Written request
Express every line of the records below as a numbered list, skipping blank lines and leaving out the pictures.

(Collected data entries)
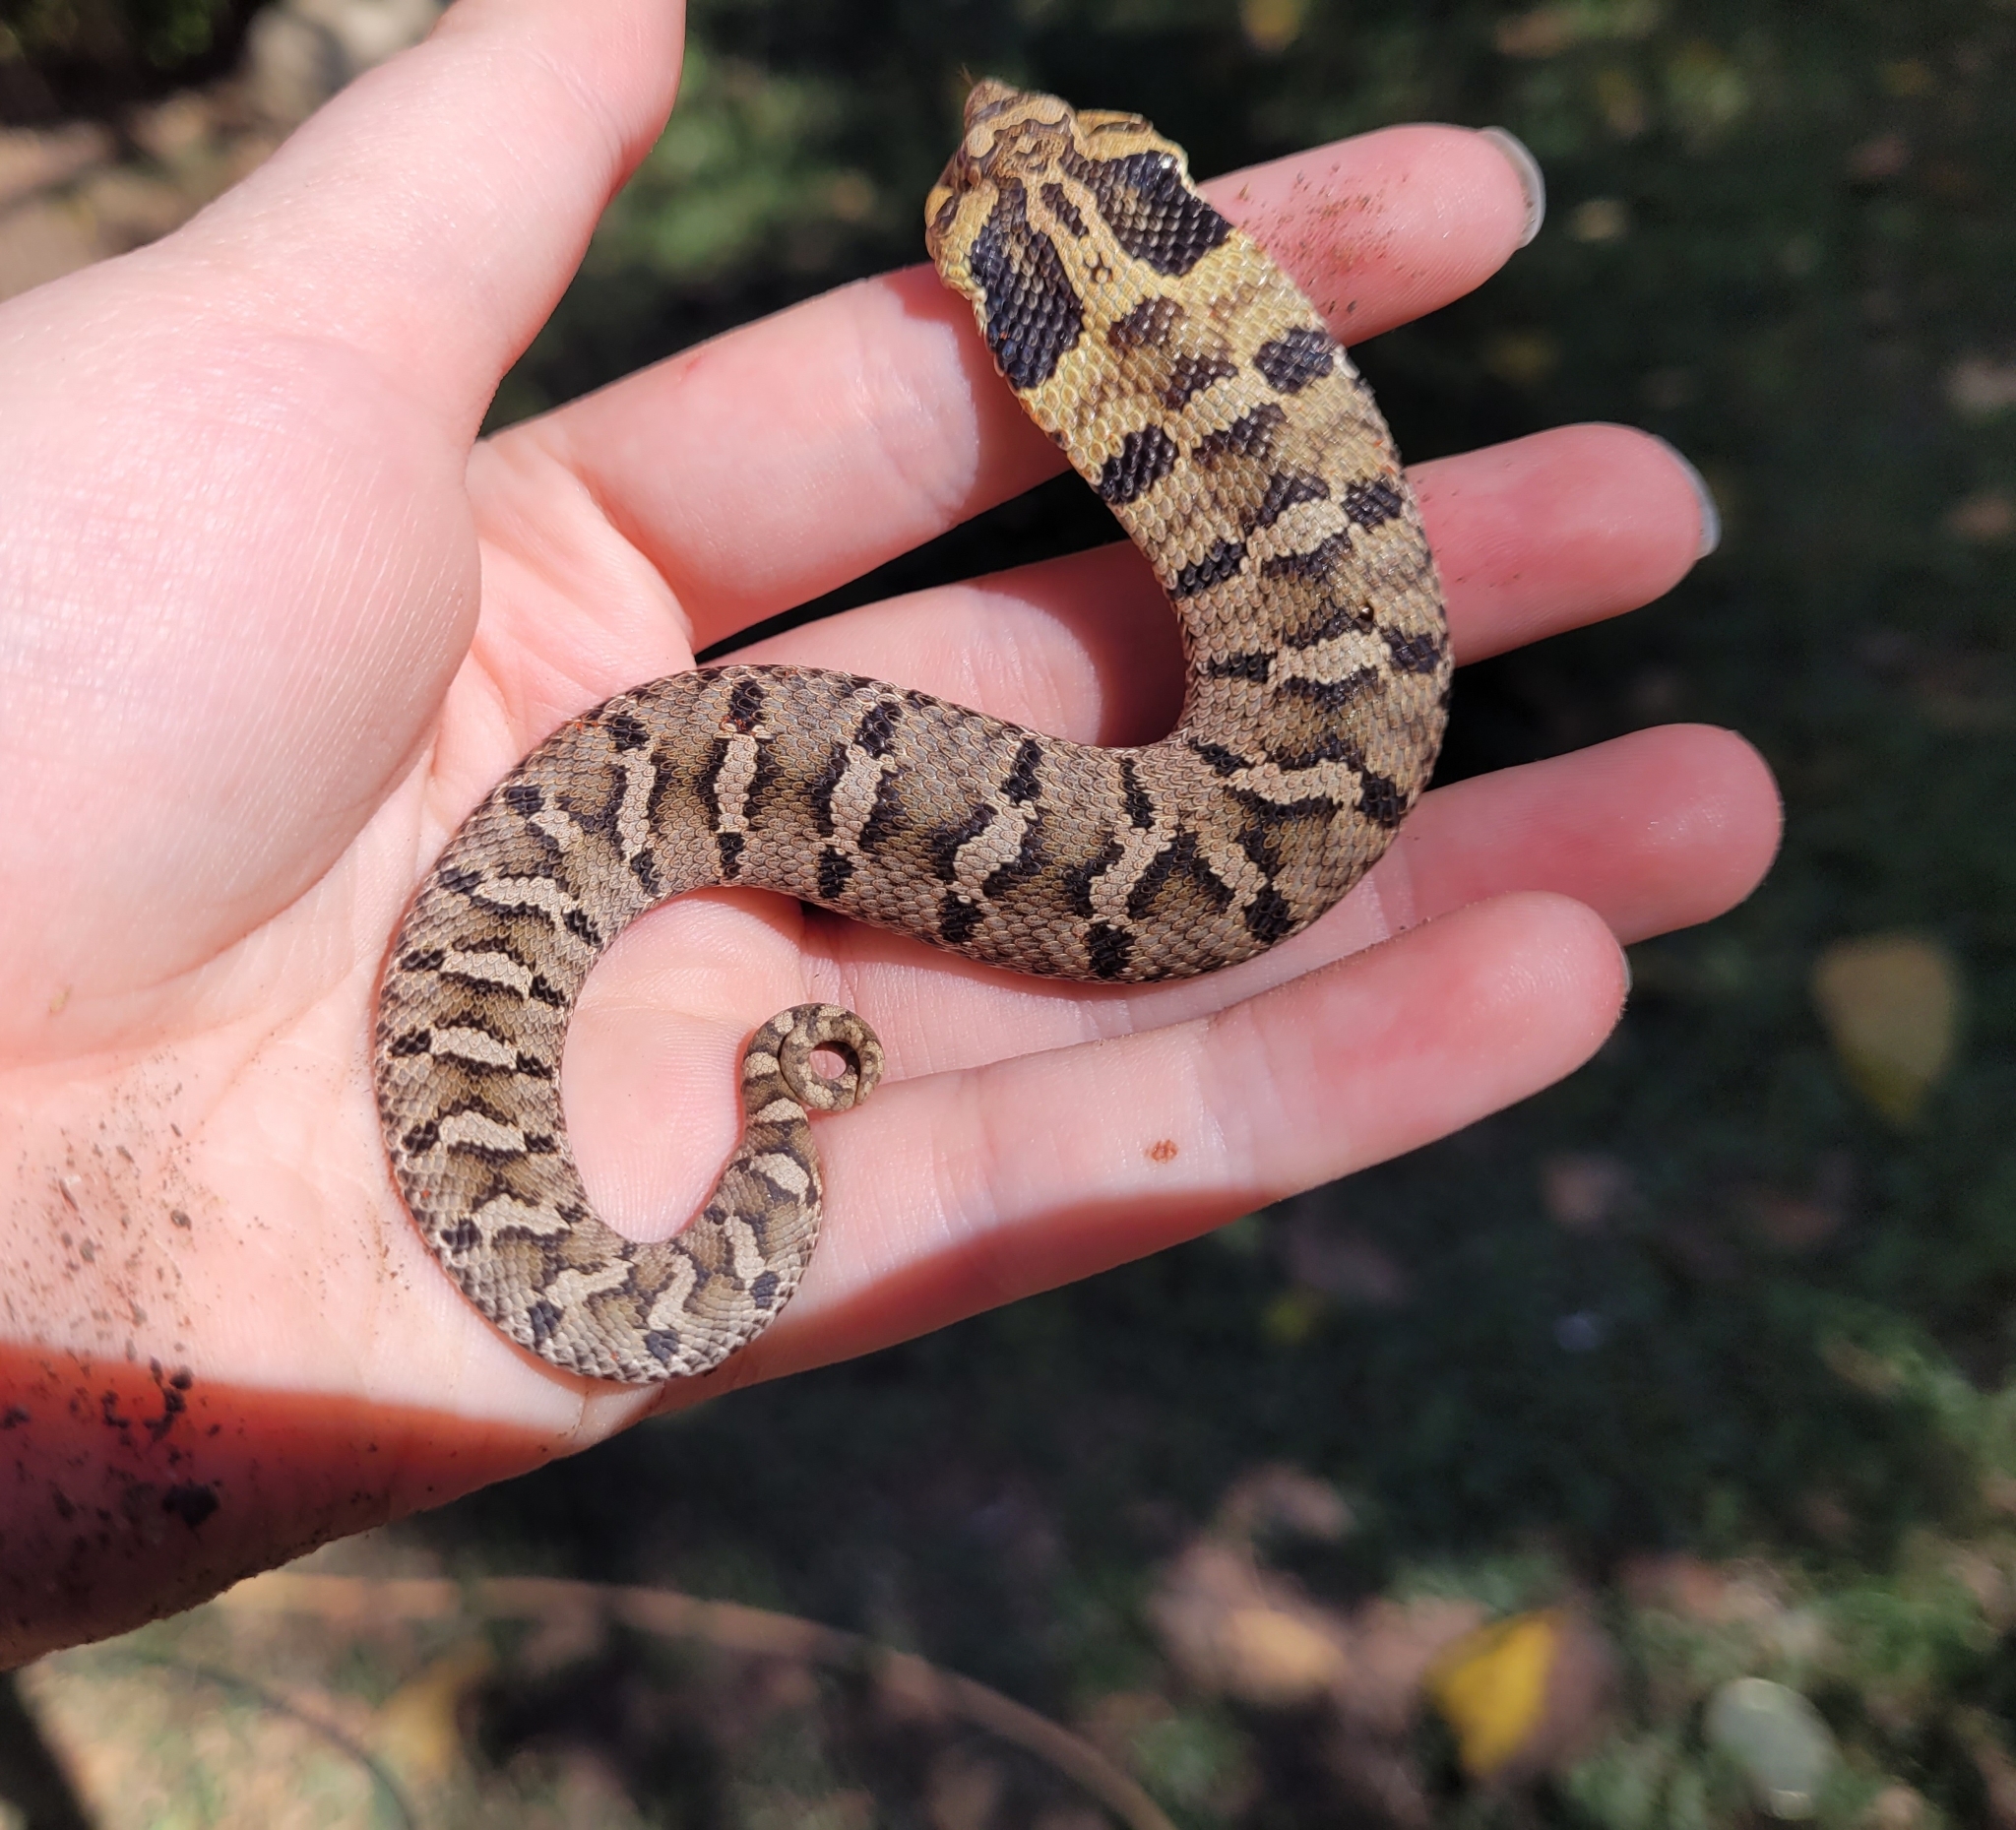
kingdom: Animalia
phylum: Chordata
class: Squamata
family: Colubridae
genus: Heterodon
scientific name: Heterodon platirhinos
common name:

Exercise solution
1. kingdom: Animalia
2. phylum: Chordata
3. class: Squamata
4. family: Colubridae
5. genus: Heterodon
6. scientific name: Heterodon platirhinos
7. common name:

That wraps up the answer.